### Extracted data entries
------------------------------------------------
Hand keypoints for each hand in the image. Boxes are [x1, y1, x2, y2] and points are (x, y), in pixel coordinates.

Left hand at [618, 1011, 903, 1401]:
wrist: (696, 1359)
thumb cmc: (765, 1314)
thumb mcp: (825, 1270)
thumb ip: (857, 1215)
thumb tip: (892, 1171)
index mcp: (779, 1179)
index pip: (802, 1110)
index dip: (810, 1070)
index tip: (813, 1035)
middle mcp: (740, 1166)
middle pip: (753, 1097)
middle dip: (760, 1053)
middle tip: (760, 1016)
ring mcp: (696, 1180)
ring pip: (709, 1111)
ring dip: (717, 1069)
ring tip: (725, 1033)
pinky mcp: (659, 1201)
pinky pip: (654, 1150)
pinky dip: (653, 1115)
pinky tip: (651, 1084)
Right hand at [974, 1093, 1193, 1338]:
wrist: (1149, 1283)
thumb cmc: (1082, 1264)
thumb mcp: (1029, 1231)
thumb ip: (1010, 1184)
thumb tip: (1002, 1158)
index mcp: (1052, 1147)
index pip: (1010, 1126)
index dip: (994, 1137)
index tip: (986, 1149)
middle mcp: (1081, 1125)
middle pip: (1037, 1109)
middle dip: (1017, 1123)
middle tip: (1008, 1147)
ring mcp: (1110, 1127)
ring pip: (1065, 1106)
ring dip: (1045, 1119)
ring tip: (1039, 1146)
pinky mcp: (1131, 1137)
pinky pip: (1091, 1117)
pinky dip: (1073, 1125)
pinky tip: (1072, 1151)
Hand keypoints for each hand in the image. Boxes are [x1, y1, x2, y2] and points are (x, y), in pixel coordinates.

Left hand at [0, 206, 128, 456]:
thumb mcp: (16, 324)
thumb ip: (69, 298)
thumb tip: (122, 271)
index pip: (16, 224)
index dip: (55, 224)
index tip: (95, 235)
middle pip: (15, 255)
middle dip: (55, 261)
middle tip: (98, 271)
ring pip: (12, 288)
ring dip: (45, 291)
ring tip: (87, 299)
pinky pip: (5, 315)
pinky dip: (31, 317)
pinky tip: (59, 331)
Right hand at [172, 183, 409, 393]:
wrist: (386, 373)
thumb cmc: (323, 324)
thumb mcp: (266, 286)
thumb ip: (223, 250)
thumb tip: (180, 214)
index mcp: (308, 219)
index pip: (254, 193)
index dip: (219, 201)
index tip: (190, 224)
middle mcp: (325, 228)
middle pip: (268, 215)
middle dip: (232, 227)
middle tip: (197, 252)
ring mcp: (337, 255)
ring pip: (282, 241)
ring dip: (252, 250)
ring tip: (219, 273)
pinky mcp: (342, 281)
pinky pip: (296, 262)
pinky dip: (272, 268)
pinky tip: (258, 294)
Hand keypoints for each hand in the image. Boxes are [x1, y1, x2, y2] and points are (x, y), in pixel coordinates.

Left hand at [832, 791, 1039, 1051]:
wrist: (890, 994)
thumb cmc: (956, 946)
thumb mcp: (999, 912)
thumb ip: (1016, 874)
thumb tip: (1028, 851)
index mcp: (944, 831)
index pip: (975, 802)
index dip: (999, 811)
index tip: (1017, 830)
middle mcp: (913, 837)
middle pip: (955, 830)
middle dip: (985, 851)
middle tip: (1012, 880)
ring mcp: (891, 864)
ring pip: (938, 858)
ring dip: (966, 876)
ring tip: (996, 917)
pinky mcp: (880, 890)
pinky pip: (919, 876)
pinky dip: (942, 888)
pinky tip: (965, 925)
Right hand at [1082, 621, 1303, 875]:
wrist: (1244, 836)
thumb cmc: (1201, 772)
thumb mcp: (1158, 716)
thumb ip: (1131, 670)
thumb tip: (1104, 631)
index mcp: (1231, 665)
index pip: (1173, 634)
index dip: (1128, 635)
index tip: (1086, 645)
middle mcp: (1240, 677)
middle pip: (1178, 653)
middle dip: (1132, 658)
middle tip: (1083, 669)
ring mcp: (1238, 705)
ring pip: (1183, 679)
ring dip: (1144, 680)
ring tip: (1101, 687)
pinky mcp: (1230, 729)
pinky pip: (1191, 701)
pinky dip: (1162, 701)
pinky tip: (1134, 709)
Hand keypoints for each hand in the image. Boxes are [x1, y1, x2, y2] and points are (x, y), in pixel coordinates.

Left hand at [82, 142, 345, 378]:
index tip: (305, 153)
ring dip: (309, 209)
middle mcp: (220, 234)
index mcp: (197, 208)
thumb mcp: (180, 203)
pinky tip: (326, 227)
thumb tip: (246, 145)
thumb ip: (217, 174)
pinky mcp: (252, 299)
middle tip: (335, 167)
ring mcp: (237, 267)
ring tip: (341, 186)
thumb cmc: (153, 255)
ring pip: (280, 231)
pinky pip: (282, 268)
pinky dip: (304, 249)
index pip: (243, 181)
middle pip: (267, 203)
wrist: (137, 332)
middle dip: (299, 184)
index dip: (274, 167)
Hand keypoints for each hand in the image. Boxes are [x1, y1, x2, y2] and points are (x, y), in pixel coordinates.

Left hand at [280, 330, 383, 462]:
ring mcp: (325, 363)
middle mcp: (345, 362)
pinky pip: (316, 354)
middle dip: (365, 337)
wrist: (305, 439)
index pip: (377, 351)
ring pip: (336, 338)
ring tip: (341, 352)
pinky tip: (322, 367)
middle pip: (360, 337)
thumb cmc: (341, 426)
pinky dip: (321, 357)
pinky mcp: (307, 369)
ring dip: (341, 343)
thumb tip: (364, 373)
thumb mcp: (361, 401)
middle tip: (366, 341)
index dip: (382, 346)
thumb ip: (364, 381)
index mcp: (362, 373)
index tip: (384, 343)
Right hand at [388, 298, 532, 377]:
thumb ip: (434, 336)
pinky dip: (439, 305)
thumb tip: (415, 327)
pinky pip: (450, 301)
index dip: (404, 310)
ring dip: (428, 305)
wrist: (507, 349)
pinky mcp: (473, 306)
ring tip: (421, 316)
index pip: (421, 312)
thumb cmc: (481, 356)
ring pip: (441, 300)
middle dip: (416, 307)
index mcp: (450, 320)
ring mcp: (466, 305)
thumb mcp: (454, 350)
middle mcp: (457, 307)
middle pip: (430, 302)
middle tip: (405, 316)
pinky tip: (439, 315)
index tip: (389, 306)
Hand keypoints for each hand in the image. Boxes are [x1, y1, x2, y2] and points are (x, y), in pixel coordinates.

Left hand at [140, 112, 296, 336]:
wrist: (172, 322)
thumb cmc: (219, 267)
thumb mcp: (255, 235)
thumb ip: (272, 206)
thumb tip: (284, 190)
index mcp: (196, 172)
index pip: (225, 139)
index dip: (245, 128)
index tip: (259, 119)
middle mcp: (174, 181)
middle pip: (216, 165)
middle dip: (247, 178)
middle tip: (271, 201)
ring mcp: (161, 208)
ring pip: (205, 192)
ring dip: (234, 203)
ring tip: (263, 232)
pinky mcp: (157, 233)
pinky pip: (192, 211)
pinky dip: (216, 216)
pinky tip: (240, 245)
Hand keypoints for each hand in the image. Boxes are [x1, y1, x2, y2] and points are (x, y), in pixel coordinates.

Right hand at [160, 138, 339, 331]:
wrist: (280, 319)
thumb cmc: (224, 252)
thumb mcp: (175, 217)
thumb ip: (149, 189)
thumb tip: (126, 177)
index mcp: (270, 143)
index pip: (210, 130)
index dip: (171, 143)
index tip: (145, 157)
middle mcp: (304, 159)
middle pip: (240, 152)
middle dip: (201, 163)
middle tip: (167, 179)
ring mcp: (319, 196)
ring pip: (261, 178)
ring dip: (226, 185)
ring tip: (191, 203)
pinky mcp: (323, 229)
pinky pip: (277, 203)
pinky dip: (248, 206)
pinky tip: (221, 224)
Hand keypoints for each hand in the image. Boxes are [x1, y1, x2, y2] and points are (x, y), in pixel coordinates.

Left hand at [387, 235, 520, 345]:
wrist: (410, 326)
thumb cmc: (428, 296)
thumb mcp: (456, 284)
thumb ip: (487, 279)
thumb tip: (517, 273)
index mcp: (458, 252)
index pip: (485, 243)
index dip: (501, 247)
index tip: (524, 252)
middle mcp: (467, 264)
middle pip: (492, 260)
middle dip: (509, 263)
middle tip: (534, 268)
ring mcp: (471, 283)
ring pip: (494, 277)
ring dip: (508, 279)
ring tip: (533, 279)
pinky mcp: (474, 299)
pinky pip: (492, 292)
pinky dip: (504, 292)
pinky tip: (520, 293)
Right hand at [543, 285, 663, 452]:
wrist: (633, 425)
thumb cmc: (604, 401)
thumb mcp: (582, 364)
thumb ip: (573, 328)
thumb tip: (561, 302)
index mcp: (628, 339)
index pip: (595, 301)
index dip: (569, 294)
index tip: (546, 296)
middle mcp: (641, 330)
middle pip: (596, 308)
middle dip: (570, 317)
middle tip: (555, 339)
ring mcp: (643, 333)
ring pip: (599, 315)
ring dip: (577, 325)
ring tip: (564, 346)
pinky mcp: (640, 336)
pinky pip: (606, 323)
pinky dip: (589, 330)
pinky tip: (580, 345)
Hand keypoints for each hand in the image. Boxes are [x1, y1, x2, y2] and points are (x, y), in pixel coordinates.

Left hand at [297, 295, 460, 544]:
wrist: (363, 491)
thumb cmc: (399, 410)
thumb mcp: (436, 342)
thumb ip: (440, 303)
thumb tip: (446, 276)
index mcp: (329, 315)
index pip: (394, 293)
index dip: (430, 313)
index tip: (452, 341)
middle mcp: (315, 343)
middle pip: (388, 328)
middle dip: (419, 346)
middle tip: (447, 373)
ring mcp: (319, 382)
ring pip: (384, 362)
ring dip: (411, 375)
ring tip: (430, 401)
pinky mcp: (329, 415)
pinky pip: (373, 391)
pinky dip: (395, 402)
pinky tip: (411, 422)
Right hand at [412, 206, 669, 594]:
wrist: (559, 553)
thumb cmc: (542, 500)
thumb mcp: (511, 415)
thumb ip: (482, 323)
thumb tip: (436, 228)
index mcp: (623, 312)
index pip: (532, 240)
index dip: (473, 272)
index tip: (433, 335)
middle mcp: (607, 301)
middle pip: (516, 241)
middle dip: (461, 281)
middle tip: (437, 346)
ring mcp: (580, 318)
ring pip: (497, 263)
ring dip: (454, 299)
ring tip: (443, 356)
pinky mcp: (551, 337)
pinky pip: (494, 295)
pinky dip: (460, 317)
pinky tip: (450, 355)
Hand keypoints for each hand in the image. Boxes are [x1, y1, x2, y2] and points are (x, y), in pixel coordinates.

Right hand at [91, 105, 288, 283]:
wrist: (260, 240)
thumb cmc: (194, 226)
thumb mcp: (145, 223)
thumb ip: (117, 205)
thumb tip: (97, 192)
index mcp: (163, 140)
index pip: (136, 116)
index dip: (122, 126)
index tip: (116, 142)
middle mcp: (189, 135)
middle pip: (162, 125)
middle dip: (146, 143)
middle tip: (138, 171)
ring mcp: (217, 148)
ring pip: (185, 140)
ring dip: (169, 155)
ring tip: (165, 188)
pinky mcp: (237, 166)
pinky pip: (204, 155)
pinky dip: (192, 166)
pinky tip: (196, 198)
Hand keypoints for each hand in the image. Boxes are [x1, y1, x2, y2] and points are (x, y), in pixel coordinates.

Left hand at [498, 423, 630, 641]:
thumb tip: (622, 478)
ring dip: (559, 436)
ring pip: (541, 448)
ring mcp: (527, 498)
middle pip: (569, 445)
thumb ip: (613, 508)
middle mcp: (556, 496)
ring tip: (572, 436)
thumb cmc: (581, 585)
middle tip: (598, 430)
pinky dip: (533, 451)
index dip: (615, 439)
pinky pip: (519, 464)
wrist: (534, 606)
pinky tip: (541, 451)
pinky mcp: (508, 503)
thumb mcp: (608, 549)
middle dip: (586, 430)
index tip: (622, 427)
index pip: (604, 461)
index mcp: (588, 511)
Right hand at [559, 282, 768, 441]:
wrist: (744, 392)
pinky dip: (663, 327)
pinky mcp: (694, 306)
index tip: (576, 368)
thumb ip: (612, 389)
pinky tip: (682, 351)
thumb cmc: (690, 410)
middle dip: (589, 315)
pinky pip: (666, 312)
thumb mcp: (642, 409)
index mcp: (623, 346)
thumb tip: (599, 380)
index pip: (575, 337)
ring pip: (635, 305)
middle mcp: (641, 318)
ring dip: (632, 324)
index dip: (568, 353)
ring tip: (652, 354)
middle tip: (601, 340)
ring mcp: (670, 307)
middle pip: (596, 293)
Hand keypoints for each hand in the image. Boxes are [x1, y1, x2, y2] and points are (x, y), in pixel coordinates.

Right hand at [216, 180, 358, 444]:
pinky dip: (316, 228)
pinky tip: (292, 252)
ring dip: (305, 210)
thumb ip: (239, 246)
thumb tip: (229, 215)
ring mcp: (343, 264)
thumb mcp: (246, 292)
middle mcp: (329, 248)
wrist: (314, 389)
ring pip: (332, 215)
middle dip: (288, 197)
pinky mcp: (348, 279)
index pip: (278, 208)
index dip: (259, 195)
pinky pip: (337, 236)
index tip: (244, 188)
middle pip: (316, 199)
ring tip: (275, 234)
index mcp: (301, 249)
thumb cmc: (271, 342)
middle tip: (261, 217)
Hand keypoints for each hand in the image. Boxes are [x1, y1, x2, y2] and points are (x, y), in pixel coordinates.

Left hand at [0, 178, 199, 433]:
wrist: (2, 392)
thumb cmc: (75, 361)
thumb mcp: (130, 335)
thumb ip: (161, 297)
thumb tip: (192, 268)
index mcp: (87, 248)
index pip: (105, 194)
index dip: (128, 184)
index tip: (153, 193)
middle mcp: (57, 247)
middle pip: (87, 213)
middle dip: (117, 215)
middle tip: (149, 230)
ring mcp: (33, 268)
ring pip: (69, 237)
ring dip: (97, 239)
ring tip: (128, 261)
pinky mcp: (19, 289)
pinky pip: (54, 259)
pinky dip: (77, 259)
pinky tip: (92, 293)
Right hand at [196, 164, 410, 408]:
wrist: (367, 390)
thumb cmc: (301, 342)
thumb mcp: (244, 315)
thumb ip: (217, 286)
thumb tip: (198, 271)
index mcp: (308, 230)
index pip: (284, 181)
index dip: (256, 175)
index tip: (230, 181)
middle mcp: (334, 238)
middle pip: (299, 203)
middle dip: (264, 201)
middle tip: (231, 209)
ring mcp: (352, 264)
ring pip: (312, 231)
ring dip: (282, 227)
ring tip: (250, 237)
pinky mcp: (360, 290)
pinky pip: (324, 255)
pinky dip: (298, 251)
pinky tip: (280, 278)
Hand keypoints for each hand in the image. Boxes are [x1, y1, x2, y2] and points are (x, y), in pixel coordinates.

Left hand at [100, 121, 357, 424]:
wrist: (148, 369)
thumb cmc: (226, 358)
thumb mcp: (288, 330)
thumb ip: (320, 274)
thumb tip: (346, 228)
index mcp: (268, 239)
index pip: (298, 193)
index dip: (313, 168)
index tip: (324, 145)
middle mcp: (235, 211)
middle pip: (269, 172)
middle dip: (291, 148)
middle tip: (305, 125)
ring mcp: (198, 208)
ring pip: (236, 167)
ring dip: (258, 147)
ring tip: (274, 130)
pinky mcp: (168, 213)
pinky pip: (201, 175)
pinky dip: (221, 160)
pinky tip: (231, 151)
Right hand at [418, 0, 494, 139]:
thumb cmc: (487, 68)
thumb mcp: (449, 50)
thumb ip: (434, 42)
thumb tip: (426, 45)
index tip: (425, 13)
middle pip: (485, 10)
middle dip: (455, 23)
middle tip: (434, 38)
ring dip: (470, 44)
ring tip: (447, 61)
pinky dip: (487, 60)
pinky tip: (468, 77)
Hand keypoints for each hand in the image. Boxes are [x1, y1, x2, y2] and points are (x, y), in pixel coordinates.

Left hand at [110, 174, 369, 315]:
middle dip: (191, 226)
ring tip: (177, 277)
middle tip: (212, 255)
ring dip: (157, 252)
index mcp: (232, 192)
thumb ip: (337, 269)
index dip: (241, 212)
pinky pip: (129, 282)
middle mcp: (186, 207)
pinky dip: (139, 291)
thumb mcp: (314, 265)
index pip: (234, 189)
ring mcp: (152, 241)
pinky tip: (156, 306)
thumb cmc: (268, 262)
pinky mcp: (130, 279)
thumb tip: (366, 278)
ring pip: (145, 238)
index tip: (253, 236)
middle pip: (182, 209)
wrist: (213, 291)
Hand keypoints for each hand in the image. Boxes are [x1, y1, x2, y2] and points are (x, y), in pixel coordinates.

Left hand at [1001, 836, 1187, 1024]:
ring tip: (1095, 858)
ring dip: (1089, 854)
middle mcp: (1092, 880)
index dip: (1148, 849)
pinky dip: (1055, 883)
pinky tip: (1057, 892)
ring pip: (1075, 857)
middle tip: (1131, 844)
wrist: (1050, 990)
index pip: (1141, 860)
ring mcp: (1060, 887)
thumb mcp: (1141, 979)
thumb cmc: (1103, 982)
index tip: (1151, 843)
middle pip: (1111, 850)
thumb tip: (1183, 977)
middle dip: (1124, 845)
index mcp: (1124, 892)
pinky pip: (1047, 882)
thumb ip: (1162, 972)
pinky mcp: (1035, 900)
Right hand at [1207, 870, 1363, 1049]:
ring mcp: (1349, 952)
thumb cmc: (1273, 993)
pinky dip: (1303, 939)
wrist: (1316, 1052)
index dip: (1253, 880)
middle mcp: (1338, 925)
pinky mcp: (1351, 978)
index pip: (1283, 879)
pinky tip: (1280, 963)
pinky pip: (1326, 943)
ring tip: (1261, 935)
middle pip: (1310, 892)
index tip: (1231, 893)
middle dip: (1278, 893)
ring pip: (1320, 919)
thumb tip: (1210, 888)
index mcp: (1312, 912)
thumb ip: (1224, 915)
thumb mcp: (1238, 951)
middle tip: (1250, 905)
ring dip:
------------------------------------------------
### DESCRIPTION OF THE TASK
When you reach the line that contains "thumb tip: (892, 1171)", stop; that line and every line before it, from the very first line of the data, should be restated word for word.

### RESPONSE AREA
Hand keypoints for each hand in the image. Boxes are [x1, y1, x2, y2] and points are (x, y), in pixel coordinates.

Left hand at [618, 1011, 903, 1401]:
wrist: (696, 1359)
thumb cmc: (765, 1314)
thumb mcp: (825, 1270)
thumb ip: (857, 1215)
thumb tip: (892, 1171)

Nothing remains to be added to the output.